Alguns relatos locais dizem que na tentativa de alcançar o seu cume, muitos viajantes morreram, motivo que levou à proibição das atividades de escalada no lugar, desde 1997. Segundo lendas indígenas, o monte guarda os espíritos dos índios guerreiros que eram jogados do alto, após serem derrotados por tribos rivais, em conflitos pela posse das terras da região. Esses espíritos que habitam a montanha, ao terem sua ira despertada, são responsáveis pelos desaparecimentos dos inúmeros turistas que ousaram incomodá-los.

Mas o paraitepui Eduardo me contou uma história diferente. Segundo ele, um indígena-guerreiro poderoso da região saia para caçar várias vezes na semana. Deixava sua esposa em casa e mal sabia ele que ela se engraçava com outro homem. Um dia, tendo esquecido seus apetrechos para a caça em casa, voltou e encontrou a mulher com o outro homem. Não falou nada, mas saiu de casa rumo à montanha, à qual escalou. Não voltando para casa, sua mulher começa a pedir ajuda para encontrá-lo. Seguem os rastros até a montanha, quando o encontra à beira do abismo. Estando lá, ela implora que ele não pule. Ele pede que ela não se aproxime senão pularia. Ao tentar detê-lo, ele pula e assim a montanha recebeu o nome de “matadai” (vou me suicidar) ou Matawi-Kukenán (local de suicídio). Após, o local passou a ser usado para matar os guerreiros inimigos, cujos espíritos estão por ali até hoje.

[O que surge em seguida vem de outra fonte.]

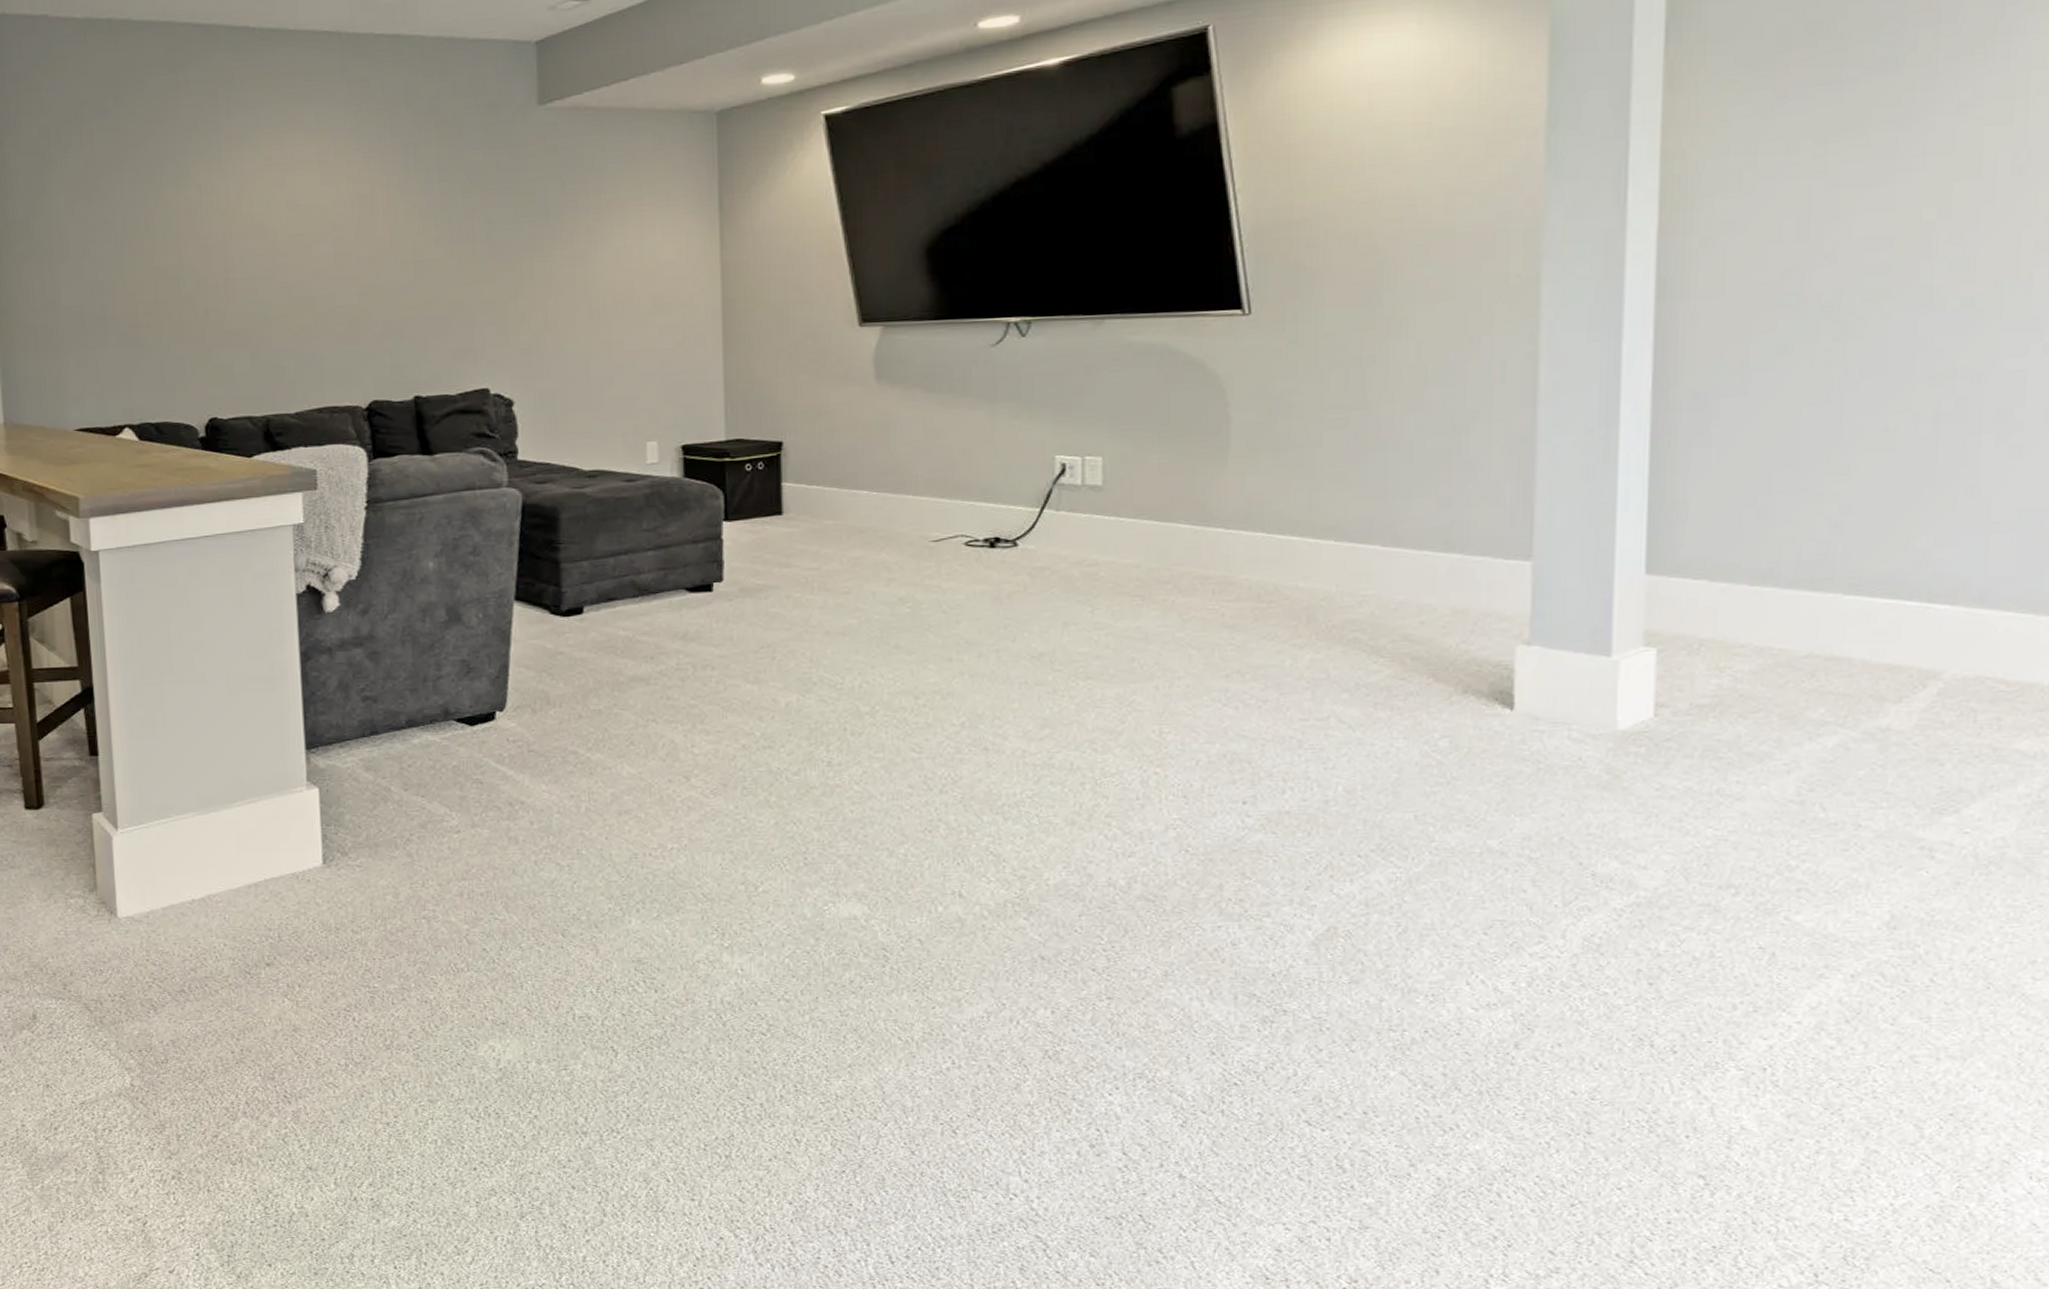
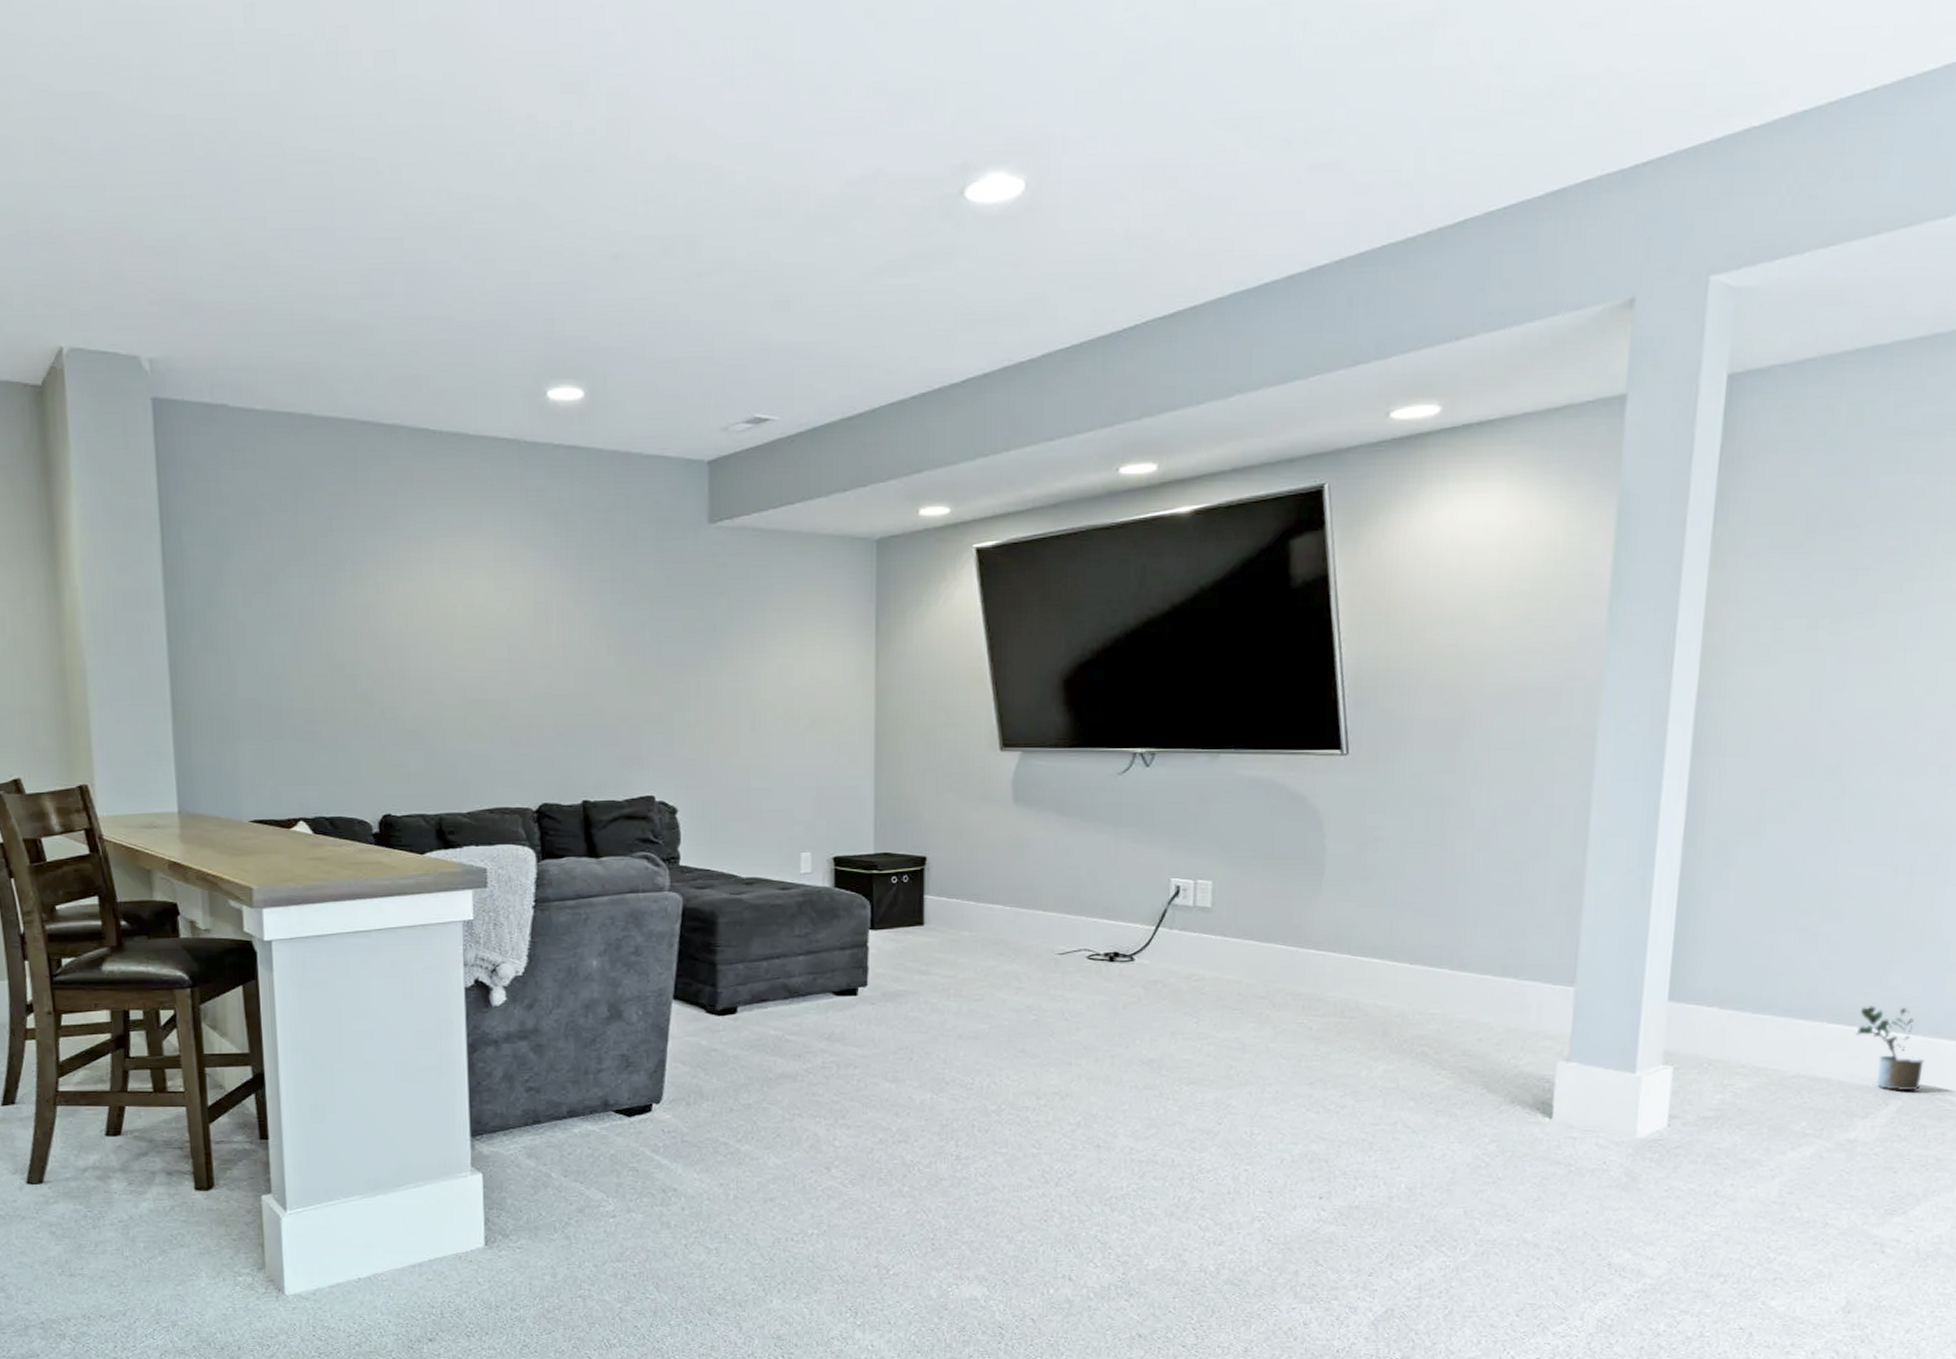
potted plant: none [1880,573,1968,671] -> present [1856,1006,1924,1091]

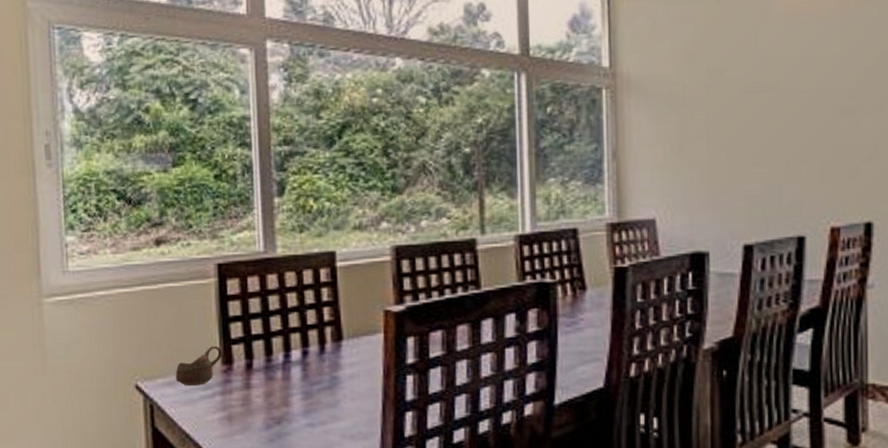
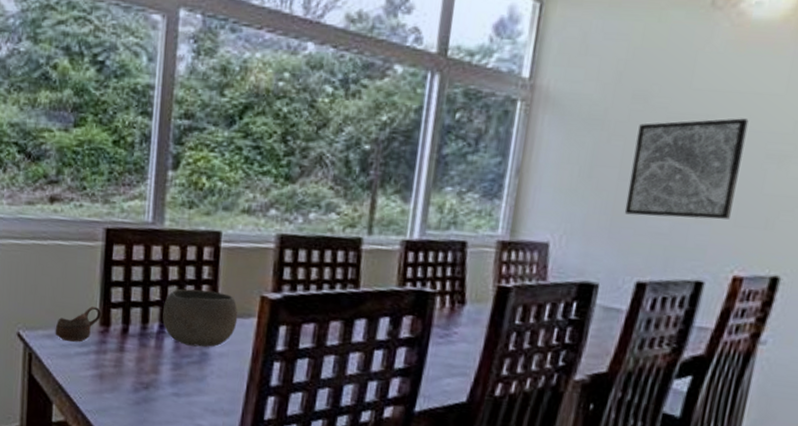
bowl: none [286,312,364,372] -> present [162,288,238,348]
wall art: none [718,80,816,182] -> present [624,118,749,220]

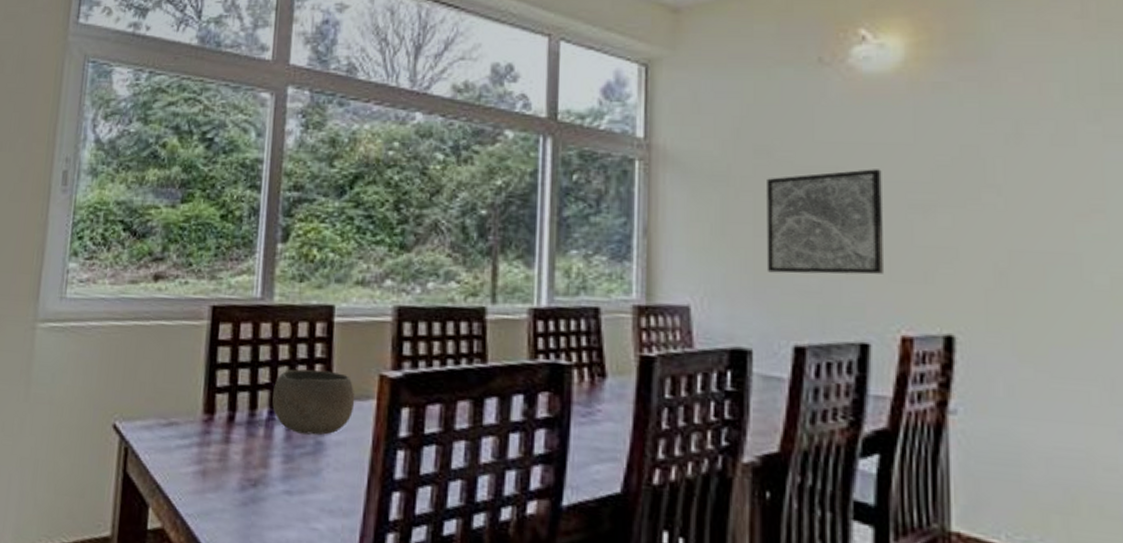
cup: present [55,307,102,342] -> none [154,392,206,434]

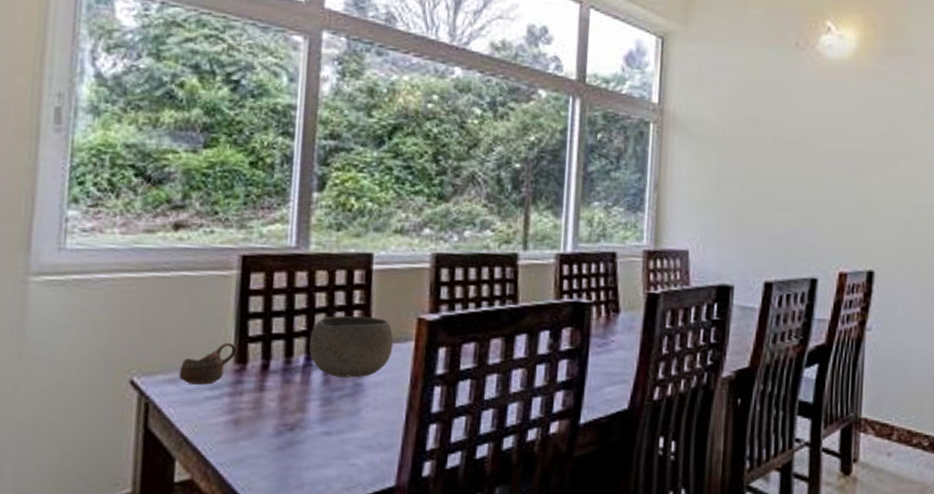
cup: none [154,392,206,434] -> present [178,343,237,385]
wall art: present [767,169,883,275] -> none [748,138,835,224]

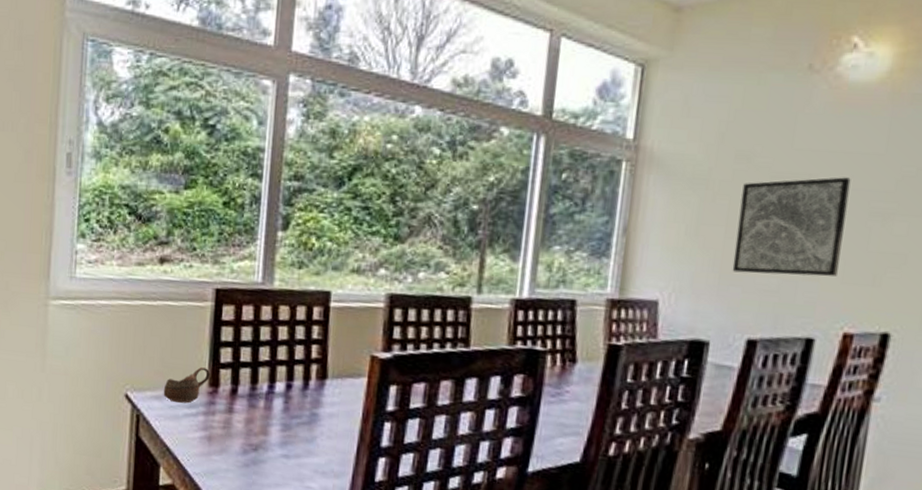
bowl: present [309,315,394,378] -> none [272,348,348,408]
wall art: none [748,138,835,224] -> present [732,177,851,277]

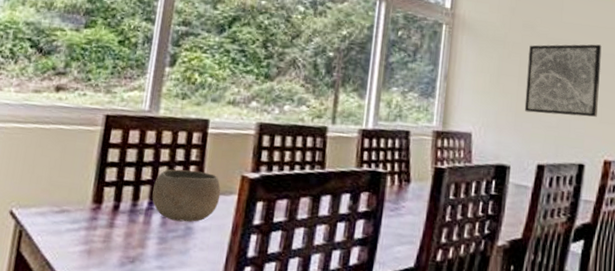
cup: present [163,367,210,404] -> none [47,185,95,219]
bowl: none [272,348,348,408] -> present [152,169,221,223]

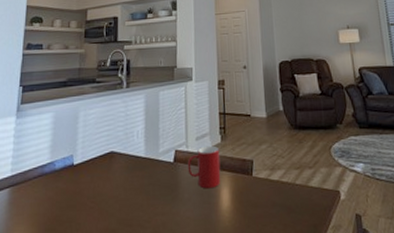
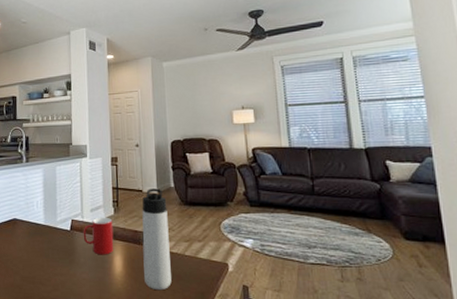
thermos bottle: none [250,112,282,226] -> present [142,188,172,291]

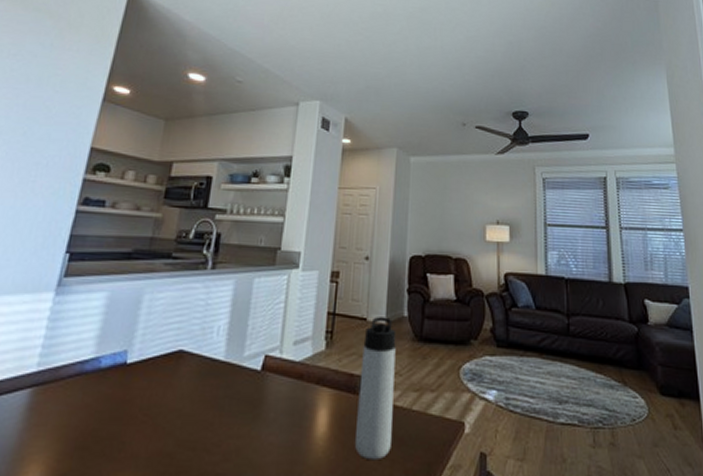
cup: present [83,217,114,255] -> none [278,353,322,408]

Há 20 anos, dois irmãos resolveram subir o Kukenán, uma moça e um rapaz. Ele desapareceu misteriosamente e só a sua irmã conseguiu descer. Depois de dias de buscas, as autoridades desistiram da procura, já que nem sequer o corpo foi encontrado. A partir daí, resolveram levar um xamã até o cume do Kukenán, que levou uma vela e fez orações e foi quando viu que o corpo do rapaz estava dentro da montanha, que o havia engolido e sugado toda a sua energia. Seria impossível resgatar o seu corpo.

Há 16 anos, um grupo de guias e indígenas da região se reuniu para subir o Kukenán e testar a trilha para visitação. Eduardo estava nesse grupo e me contou que um dos guias sumiu de noite. Os demais se reuniram para tentar encontrá-lo, chamaram de todas as formas. Reuniram as lanternas e foram marcando o caminho para não se perder, até que chegaram a uma das piscinas no cume, onde encontraram o guia na água, já no peito. O retiraram da água. Parecia que ele estava em transe. Quando acordou contou que seguia uma luz que o chamava para entrar no portal. Ele foi salvo pelos seus companheiros.

Pode-se subir o Kukenán, de 12 a 16 dias, com uma autorização especial da direção do parque, com os indígenas e guias especializados, mas pouca gente se arrisca nessa tentativa. Recentemente, um grupo de montanhistas japoneses encarou e conseguiu concluir o desafio, com dificuldades, mas sem incidentes.